While it is certainly true that future changes in regulation or market conditions could very well affect the value of capital investments made by, in this case, the fossil-fuel industry, such risks are pretty broadly known and were not uniquely discovered by Commissioner Jones on his recent holiday to Paris. The market, thus, has already priced them in to the equity valuations of coal, oil and gas company stocks. If there’s been a change in the risk premia, then it’s one that insurers holding those stocks already would have suffered through lower stock prices. Unless, that is, they bought after the stock decline, in which case, they might well be holding on to a bargain. In either case, it’s hard to see what in the world has changed that requires divestment now.

And, of course, to the extent such concerns are relevant, it’s largely to equity investments. Insurers’ investments in the energy sector overwhelmingly take the form of fixed-income securities – aka, bonds. That Coal Company X might in the future begin to face greater regulatory pressure does not necessarily mean it is a bad risk to repay its debts today. If it were, then that, too, would be reflected in the price of its bonds and in the coupon any new issuances would be required to pay. If it were really the case that a company’s creditworthiness changed drastically overnight (for instance, if its rating was downgraded to junk), then dumping those bonds as part of the mass panic actually would usually be a bad move, relative to just holding them until maturity.

But what ultimately reveals Jones’ faux invocation of solvency concerns as jiggery pokery is just how utterly arbitrary it is. One can’t help but notice that he obviously is not calling for divestment from the alternative-energy sector. Yet alternative energy is one of the riskiest investment markets around. So much so that the industry site Greentech Media publishes an annual list of solar company failures, and has noted that “[k]eeping track of failing solar companies in 2011 and 2012 bordered on full-time work.” Alternative energy is subject to the whims of political actors, just as coal, oil and gas are. Should Congress repeal the Production Tax Credit or amend Renewable Portfolio Standards, the impact on alternative-energy investments could be enormous. To the extent that Jones intends “to make sure that insurance companies address potential financial risks in the reserves they hold to pay future claims,” then holding wind and solar investments should be very high on his list.

This is not a question of the science of climate change. Nearly all actors in the insurance industry, and particularly those who write property insurance and reinsurance, accept that climate change is a real threat that requires a policy response. Commissioner Jones no doubt has aims for higher office when his term is up. If he wishes to tackle such concerns as a governor or member of Congress and to offer plans to reduce carbon emissions in an effective and efficient way, more power to him.

But for the time being, his job is to regulate the business of insurance in the State of California. His most important duty in that role is to ensure the companies he regulates can make good on the promises they have made to policyholders. It may very well be that a ten-year Peabody Energy Corp. bond, purchased at a given price and paying a given interest rate, is not an appropriate investment match for a ten-year term life policy. But such decisions can only responsibly be made through thoughtful and deliberate evaluation of the actual nature of the investment and the actual nature of the risk. Suggesting otherwise is nonsense on stilts.

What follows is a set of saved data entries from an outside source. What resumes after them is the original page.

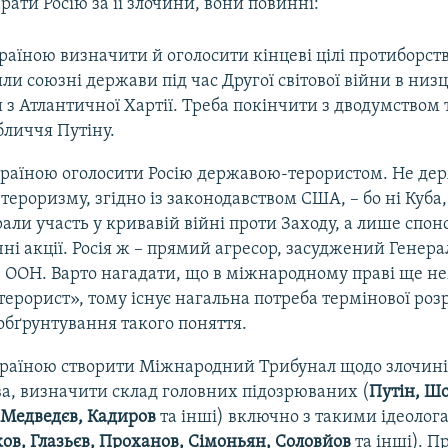
ати Росію за її злочини, вони повинні:
раїною визначити й оголосити кінцеві цілі протиборст
или союзні держави під час Другої світової війни в низц
з Атлантичної Хартії. Треба покінчити з дводумством 
бличчя Путіну.
країною оголосити Росію державою-терористом. Не де
ероризму, згідно із законодавством США, – бо ні Куба, 
али участь у кривавій війні проти Заходу, а лише спон
ні акції. Росія ж – прямий агресор, засуджений Генер
ООН. Варто нагадати, що в міжнародному праві ще нем
ерорист», тому існує нагальна потреба термінової розр
обґрунтування такого поняття.
раїною створити Міжнародний Трибунал щодо злочинів Р
а, визначити склад головних підозрюваних (
Путін, Шо
 Медведєв, Кадиров
та інші) включно з такими ідеолога
ков, Глазьєв, Проханов, Сімоньян, Соловйов
та інші). П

It’s appropriate for insurance regulators to monitor the investments of the companies they regulate, particularly those domiciled within state borders. If Jones requires some assistance in that task, the NAIC’s Capital Markets & Investment Analysis Office is available to help and has whole teams devoted to credit-quality assessment and securities analysis. That he apparently thinks that such analysis can be boiled down to blanket declarations that entire sectors of the economy are off limits suggests either that he has alarmingly little facility with one of the most important duties of his office, or that his arguments that this is anything but a blatantly political decree amount to twaddle in all its infinite splendor.